STUDY MATERIAL:

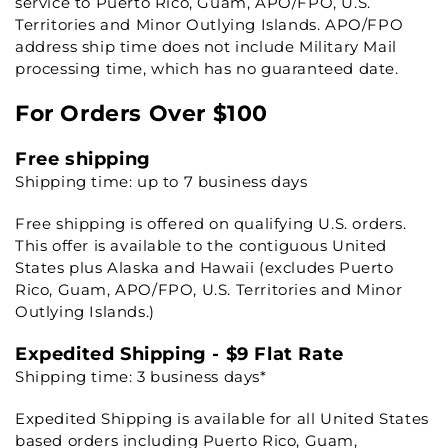
service to Puerto Rico, Guam, APO/FPO, U.S.
Territories and Minor Outlying Islands. APO/FPO
address ship time does not include Military Mail
processing time, which has no guaranteed date.
For Orders Over $100
Free shipping
Shipping time: up to 7 business days
Free shipping is offered on qualifying U.S. orders.
This offer is available to the contiguous United
States plus Alaska and Hawaii (excludes Puerto
Rico, Guam, APO/FPO, U.S. Territories and Minor
Outlying Islands.)
Expedited Shipping - $9 Flat Rate
Shipping time: 3 business days*
Expedited Shipping is available for all United States
based orders including Puerto Rico, Guam,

WHAT IS BEING ASKED: Restate every line of the listing exactly. Pictures are not part of the copy.

WRITTEN RESPONSE:
service to Puerto Rico, Guam, APO/FPO, U.S.
Territories and Minor Outlying Islands. APO/FPO
address ship time does not include Military Mail
processing time, which has no guaranteed date.
For Orders Over $100
Free shipping
Shipping time: up to 7 business days
Free shipping is offered on qualifying U.S. orders.
This offer is available to the contiguous United
States plus Alaska and Hawaii (excludes Puerto
Rico, Guam, APO/FPO, U.S. Territories and Minor
Outlying Islands.)
Expedited Shipping - $9 Flat Rate
Shipping time: 3 business days*
Expedited Shipping is available for all United States
based orders including Puerto Rico, Guam,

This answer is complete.